According to guitarist Sterling Morrison, the “pump-down-the-volume” approach, which helped create mellower third-album entries like “Pale Blue Eyes” and “Jesus”, was the result of the theft of their equipment at JFK Airport while they were heading out on a West Coast tour. Yule, however, had “no recollection of such an incident” and just believed the shift in the music was a natural evolution. With this album, critical appraisal turned positive for a collection that the author relates was Reed’s “personal favorite, in terms of ambiance and sentiment.”

Unterberger gives his readers an almost as detailed day-by-day account of Velvet’s Mach II-era as the original foursome – their recordings, their many wonderful live performances, and the tracks that were left on the cutting room floor. He also offers a more detailed overview than I’ve read of the Velvets’ brief soldiering on after Reed went solo. He also takes us through the periodic reunions.

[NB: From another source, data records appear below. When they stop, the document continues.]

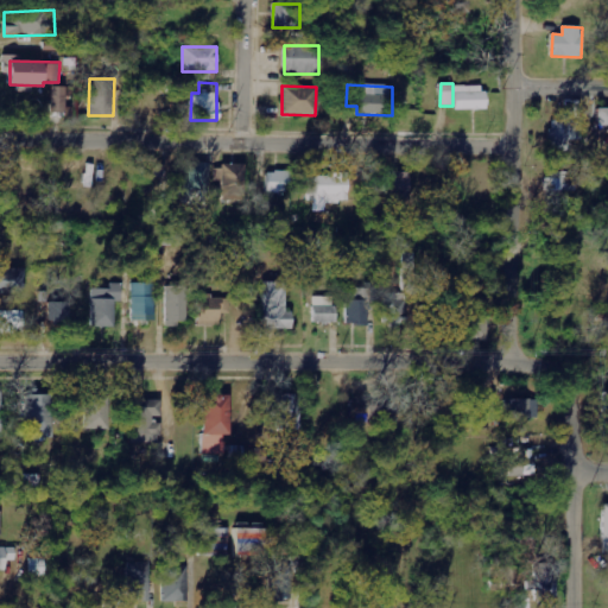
[(50,113),(65,113),(65,87),(51,87),(50,113)]
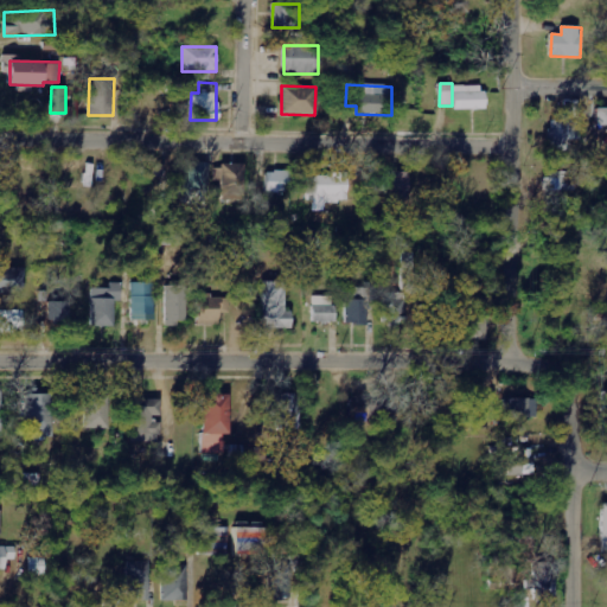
[(454,109),(485,109),(484,87),(454,87),(454,109)]
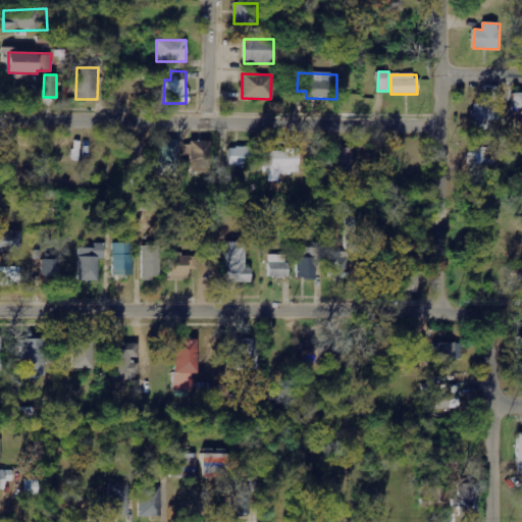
[(521,92),(513,92),(513,108),(521,107),(521,92)]
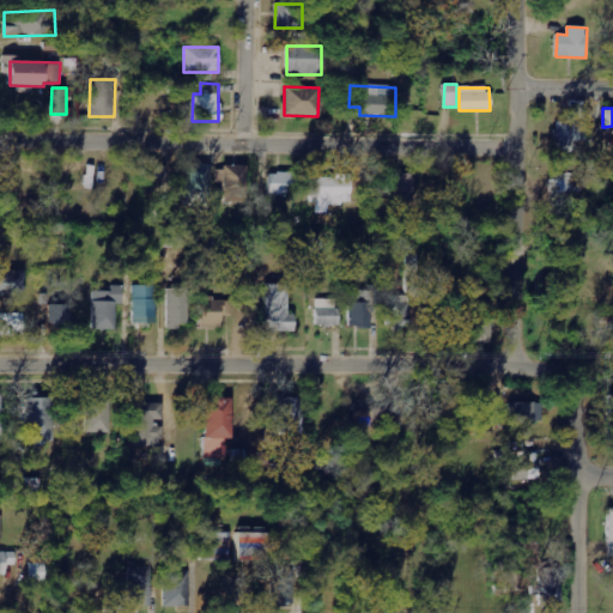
[(587,141),(587,121),(556,122),(557,152),(574,152),(572,143),(587,141)]
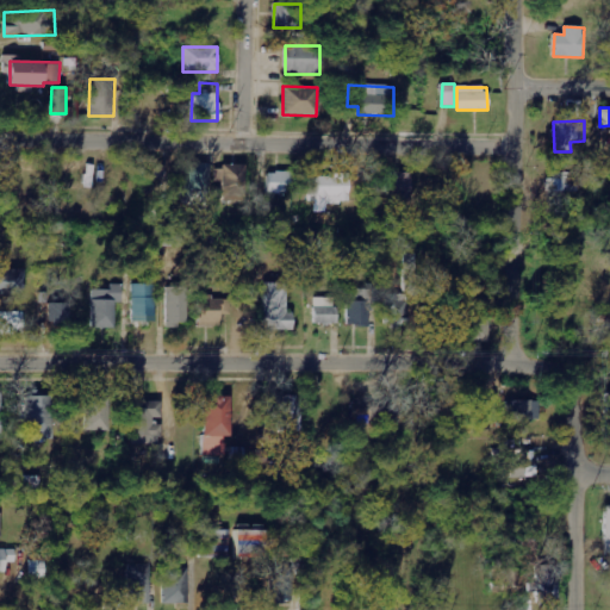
[(141,184),(165,184),(165,162),(139,163),(141,184)]
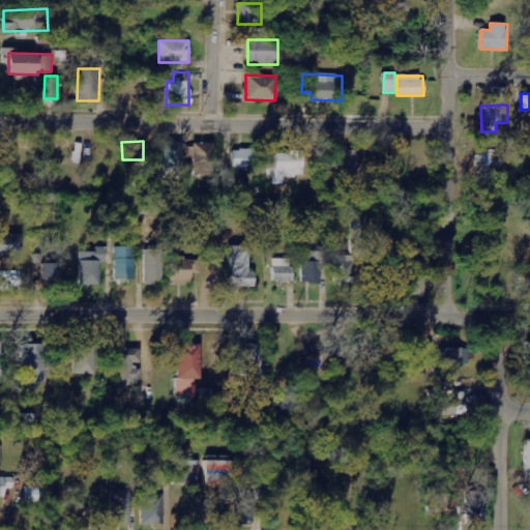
[(181,142),(163,142),(162,178),(180,178),(181,142)]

These include the incredible performance by Reed, Cale, and Nico at Paris’ Bardavon in 1972; Reed and Cale’s Andy Warhol tribute album and concerts, 1990’s Songs for Drella; and the less-than-successful European tour by the original quartet in 1993.

While 800 pages may seem like a mighty task, it’s well worth your time to devour every word. If you’re like me, it will take a while. Why?  Because you will use Unterberger’s information to leap off into searching for and devouring more of the live tapes and lost interviews, the ones he had to sniff out to make the ultimate book about the Velvet Underground, and the best and final word on one of rock’s most enduring acts.